On the face of it, Robin Tower's sound and approach shouldn't be too hard to emulate. The starting point is the classic Strat and Marshall combination and, mercifully, not the legendary 1952 Strat made on a Wednesday afternoon, with the neck screwed on by .... you know the score. In fact, as Trower says in our interview, he is quite happy using new ones and has his own signature Strat to prove it.  The same with amps. Yes, his classic era sound was from classic era valve/tube Marshalls, but today he uses a pair of Marshall's fine Vintage/Modern 50 Watt combos. The effects are easy, too - they are all by Fulltone, and all widely available, though most good quality pedals will do unless you are trying to be 100 per cent authentic. My colleague Mr Casswell even asked Robin to go through them one at a time, which he generously does in our video.

Strings? It's getting trickier here. Time was when the great man used a set of tens but these days he has gone up a bit at the skinny end, to a 12 and a 15. He also tunes down a whole tone, which makes for some superlative tonal weight to his trademark long, slow bends and vibratos.
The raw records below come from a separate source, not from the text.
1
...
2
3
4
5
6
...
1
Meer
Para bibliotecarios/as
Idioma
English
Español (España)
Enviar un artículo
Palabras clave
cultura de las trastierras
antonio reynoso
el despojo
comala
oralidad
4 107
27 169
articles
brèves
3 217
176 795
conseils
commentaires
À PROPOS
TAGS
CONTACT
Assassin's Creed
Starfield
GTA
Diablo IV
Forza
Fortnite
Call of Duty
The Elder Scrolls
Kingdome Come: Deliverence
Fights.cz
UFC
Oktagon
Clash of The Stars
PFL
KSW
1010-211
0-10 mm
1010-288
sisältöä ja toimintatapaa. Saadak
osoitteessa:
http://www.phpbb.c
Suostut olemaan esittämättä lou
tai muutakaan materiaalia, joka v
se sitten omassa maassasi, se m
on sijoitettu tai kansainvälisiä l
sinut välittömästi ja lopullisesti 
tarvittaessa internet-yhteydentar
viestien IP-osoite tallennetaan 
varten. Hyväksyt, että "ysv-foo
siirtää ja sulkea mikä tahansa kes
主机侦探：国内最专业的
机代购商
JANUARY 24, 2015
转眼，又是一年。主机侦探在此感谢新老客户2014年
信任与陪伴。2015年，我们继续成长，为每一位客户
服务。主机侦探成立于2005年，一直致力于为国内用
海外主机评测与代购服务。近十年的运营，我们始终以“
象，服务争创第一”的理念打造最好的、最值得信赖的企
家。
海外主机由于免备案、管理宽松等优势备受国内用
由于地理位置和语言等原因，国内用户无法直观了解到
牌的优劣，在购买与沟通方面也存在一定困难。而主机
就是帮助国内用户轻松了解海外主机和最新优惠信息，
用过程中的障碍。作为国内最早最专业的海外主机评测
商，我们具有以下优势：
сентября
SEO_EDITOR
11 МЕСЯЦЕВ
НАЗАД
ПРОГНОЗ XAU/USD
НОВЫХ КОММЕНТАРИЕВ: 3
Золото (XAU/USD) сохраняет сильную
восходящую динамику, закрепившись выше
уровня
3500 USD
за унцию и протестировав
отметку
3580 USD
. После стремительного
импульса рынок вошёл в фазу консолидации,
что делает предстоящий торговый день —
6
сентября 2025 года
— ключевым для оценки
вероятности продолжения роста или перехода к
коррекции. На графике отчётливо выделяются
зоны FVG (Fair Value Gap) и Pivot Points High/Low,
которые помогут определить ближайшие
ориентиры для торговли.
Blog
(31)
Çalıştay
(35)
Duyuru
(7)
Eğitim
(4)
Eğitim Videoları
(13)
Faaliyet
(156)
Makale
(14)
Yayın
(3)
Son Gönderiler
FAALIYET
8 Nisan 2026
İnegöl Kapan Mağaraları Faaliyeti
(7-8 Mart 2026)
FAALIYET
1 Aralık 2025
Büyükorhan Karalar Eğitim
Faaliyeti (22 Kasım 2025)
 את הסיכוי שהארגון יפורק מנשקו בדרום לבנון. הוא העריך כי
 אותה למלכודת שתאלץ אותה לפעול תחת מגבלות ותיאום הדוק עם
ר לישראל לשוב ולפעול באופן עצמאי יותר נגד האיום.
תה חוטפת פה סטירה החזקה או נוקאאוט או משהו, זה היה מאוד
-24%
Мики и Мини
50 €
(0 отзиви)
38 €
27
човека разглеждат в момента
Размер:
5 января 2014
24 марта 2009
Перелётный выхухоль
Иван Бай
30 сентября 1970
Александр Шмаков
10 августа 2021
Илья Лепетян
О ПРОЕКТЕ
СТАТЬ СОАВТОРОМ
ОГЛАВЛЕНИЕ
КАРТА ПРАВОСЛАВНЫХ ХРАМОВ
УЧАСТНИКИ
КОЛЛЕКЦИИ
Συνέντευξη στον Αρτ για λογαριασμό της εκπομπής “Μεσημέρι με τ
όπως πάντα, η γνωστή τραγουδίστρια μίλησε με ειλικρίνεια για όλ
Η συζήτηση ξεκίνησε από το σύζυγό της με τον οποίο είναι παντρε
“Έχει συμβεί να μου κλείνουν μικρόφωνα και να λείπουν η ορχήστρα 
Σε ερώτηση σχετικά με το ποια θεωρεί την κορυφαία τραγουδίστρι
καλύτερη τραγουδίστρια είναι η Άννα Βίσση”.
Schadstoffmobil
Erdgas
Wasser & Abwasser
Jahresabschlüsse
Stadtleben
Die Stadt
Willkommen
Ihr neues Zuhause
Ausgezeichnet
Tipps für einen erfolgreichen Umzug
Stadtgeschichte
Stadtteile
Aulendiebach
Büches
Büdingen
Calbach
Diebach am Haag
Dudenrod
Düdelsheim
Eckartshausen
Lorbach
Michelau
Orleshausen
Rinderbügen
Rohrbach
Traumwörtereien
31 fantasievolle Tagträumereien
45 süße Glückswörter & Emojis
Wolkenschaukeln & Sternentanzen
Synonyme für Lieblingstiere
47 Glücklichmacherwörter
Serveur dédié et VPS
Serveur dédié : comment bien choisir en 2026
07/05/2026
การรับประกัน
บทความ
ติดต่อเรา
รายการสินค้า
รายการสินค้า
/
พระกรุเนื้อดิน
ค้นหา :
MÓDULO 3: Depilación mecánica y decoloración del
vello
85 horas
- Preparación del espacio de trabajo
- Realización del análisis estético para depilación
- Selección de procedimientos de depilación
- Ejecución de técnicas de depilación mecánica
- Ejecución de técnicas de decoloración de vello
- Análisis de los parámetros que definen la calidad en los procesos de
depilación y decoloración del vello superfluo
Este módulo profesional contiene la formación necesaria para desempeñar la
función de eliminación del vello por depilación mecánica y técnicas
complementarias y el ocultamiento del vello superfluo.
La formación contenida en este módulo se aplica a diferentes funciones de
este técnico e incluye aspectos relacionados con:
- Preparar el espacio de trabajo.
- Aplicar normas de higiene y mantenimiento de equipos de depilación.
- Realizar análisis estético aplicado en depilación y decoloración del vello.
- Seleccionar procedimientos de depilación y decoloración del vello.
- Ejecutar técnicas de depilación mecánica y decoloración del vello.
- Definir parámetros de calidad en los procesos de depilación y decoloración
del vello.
As for the rest, the trademark Robin Tower sound (as you will see in his jam with Casswell) is with the Strat set firmly to the neck pickup. The only slight question mark here is that in a fascinating 2008 interview with Paul Gilbert in Guitar World, Trower talks about using the middle pickup quite a lot. Maybe he did, but most players would immediately associate him with the neck option. Perhaps more significant is that an out and out shredder like Gilbert (rated as one of the greatest of all time) cites Robin Trower as one of his personal 'greats'. Listen to the roots Trower himself draws on - BB King, Albert King, Otis Rush, the Soul music he grew up with (he's reputed to pay special tribute to James Brown) and pay extra special attention to that sweet vibrato and bending technique, which, along with his gift for melody, make Robin Trower an instantly recognisable master of Blues/Rock.